_Raw data_.

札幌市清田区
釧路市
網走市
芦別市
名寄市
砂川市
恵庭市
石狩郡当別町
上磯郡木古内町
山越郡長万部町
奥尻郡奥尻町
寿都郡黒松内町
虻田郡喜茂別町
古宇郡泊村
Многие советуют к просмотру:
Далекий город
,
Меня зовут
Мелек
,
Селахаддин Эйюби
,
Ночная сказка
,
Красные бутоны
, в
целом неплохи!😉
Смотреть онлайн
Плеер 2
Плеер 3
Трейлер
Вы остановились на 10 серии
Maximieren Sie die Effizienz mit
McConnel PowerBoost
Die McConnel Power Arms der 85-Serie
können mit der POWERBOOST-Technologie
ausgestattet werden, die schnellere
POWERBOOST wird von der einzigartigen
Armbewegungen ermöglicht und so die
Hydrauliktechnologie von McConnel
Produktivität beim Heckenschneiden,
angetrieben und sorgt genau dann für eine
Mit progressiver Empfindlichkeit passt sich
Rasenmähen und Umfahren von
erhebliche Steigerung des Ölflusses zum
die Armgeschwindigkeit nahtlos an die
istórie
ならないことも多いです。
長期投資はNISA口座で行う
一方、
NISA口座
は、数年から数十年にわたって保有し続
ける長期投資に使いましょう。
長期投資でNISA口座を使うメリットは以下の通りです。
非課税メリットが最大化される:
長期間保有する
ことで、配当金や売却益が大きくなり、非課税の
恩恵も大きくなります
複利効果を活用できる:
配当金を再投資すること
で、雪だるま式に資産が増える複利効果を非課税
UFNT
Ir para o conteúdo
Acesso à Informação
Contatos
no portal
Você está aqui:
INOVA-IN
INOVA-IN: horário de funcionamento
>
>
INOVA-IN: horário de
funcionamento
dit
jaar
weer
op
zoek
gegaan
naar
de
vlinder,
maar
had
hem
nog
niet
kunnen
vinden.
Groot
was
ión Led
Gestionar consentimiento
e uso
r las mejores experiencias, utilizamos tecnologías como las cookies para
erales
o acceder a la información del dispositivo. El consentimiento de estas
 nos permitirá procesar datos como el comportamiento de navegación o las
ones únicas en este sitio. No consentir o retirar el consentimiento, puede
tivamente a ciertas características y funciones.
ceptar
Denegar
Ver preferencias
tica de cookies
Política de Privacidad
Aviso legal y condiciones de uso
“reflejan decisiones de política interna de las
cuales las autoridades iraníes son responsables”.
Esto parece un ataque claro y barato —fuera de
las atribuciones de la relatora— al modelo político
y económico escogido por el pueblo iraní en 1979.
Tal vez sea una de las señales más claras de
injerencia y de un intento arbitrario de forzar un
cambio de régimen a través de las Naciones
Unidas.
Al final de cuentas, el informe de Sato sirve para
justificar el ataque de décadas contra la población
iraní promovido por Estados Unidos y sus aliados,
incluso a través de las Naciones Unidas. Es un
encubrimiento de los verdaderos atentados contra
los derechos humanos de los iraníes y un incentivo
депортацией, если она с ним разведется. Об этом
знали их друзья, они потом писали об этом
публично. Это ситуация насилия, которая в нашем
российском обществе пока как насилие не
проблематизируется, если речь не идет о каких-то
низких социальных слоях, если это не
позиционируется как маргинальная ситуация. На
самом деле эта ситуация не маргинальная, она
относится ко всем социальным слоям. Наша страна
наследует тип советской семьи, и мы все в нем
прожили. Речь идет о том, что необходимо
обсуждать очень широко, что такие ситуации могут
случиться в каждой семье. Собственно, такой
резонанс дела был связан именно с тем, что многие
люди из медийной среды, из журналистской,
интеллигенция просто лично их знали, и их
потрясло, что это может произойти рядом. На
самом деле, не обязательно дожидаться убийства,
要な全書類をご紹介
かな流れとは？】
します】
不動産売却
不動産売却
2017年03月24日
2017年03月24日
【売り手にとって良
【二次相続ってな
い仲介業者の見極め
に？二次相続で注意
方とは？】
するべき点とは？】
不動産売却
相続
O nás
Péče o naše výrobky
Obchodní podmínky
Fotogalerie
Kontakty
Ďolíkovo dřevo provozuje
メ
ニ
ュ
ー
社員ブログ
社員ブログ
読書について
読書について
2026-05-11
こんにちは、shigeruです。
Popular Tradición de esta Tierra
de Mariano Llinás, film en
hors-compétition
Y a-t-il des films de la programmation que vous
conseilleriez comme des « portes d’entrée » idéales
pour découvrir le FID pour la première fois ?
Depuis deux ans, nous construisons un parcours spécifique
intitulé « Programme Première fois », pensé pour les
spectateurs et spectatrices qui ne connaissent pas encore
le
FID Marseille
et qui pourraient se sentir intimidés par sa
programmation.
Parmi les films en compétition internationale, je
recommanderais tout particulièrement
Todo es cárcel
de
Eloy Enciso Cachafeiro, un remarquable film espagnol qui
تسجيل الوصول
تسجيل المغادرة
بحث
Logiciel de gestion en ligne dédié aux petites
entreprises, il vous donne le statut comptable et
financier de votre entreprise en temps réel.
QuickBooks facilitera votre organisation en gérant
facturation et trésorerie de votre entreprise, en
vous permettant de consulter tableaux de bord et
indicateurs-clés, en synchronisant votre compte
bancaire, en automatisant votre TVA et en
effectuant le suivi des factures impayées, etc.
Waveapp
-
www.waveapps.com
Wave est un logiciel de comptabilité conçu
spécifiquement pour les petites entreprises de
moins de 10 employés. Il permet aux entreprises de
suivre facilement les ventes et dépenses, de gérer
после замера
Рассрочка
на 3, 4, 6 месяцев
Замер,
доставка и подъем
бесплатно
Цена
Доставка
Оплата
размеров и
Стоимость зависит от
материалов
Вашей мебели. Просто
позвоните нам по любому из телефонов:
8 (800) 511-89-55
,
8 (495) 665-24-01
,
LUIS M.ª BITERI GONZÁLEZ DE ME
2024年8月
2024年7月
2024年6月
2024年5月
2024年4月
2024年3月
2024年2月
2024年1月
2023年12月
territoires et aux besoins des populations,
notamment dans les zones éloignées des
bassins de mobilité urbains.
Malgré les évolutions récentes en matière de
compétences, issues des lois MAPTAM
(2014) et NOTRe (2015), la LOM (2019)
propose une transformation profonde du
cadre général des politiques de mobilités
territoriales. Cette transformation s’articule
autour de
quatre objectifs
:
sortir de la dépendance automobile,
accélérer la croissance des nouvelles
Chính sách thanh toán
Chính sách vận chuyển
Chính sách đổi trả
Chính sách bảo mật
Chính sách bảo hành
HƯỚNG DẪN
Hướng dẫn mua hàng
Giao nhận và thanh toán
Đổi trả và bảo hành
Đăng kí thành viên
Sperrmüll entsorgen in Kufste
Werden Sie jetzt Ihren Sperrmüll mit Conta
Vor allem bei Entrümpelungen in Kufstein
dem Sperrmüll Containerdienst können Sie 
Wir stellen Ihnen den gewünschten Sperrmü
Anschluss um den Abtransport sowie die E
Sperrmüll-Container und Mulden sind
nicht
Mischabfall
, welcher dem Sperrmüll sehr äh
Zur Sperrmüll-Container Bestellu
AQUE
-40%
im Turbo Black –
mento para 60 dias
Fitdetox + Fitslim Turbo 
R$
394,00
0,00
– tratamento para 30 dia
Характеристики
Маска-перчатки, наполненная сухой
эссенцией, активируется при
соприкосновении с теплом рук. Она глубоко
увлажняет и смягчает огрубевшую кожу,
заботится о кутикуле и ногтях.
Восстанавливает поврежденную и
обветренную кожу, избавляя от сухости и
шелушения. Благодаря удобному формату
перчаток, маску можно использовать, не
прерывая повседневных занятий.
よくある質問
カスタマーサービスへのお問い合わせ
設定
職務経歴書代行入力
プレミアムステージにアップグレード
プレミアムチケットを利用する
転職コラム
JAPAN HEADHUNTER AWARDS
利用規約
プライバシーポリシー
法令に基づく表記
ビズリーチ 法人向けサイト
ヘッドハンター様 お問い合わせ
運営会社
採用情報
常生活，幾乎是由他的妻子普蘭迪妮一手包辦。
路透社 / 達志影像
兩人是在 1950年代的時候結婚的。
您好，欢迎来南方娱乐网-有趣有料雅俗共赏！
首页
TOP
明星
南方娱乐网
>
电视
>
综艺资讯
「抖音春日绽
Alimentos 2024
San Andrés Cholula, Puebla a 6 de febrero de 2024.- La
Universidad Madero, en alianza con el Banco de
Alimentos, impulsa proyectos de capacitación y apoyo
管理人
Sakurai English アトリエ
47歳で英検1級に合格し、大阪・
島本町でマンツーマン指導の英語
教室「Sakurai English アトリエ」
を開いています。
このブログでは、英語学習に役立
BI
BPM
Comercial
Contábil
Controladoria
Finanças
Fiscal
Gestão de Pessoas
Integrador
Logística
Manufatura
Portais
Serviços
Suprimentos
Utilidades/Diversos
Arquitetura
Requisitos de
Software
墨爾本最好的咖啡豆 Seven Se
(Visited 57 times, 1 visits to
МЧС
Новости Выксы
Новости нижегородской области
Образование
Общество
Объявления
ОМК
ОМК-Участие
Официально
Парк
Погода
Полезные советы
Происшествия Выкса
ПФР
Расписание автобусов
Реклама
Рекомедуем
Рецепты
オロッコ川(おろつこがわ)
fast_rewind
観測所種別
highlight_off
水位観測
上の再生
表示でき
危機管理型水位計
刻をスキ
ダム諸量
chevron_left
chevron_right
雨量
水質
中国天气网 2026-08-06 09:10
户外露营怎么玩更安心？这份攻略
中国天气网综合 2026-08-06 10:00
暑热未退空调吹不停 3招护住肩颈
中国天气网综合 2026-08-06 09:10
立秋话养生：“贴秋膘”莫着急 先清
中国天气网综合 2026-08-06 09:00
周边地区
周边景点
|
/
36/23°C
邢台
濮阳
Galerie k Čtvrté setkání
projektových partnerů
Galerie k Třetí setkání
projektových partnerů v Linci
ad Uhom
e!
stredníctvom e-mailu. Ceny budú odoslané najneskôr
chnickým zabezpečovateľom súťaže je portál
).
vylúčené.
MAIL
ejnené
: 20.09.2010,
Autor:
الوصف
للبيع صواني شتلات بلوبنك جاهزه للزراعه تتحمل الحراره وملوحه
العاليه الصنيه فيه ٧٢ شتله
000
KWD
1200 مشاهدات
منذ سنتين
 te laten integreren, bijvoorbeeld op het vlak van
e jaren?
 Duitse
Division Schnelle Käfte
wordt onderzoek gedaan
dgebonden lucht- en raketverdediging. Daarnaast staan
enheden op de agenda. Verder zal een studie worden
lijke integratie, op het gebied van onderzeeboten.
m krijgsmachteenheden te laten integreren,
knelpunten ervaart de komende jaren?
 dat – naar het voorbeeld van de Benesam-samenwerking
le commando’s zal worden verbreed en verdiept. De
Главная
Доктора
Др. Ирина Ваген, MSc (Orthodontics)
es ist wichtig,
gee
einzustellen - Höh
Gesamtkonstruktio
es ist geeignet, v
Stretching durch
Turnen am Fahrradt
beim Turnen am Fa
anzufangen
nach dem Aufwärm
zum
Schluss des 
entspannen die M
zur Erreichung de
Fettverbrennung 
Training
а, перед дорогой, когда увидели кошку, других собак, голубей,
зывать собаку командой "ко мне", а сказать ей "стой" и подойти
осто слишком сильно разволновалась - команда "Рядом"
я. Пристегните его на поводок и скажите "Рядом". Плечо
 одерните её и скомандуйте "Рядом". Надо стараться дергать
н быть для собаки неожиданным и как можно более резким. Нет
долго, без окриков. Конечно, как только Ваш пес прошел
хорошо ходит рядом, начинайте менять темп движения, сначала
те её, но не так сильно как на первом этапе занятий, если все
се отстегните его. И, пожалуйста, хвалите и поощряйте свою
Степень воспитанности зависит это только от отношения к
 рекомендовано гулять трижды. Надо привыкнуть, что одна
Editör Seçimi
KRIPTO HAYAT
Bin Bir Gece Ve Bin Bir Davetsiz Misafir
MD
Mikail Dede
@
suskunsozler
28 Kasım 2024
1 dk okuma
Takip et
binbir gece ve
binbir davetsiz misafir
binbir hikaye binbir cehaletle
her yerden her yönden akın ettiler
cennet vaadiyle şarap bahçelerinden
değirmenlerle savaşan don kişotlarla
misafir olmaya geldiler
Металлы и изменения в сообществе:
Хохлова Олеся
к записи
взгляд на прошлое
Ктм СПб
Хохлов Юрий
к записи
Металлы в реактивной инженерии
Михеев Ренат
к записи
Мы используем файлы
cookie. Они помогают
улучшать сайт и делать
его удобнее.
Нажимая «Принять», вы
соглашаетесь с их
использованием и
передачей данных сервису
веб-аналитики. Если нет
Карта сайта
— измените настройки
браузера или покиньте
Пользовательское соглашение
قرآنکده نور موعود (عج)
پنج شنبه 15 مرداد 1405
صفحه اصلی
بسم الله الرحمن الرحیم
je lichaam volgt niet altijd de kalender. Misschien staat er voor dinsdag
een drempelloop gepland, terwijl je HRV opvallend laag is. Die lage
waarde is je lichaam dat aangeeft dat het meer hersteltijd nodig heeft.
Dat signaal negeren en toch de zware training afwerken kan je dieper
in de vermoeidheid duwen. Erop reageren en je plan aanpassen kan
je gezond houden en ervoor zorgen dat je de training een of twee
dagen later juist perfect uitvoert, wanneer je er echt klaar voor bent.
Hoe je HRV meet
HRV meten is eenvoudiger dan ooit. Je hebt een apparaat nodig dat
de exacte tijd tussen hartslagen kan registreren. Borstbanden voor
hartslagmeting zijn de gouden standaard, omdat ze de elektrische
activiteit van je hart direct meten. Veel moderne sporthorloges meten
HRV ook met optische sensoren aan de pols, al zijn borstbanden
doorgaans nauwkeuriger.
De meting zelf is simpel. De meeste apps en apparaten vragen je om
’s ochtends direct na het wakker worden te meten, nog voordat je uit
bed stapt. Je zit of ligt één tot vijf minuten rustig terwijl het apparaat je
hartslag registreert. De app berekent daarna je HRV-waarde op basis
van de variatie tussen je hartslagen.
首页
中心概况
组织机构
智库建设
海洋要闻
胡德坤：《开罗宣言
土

_Request_. Filter these records, keeping every line where the word "waarde" occurs.

_Result for this task_.
waarde is je lichaam dat aangeeft dat het meer hersteltijd nodig heeft.
hartslag registreert. De app berekent daarna je HRV-waarde op basis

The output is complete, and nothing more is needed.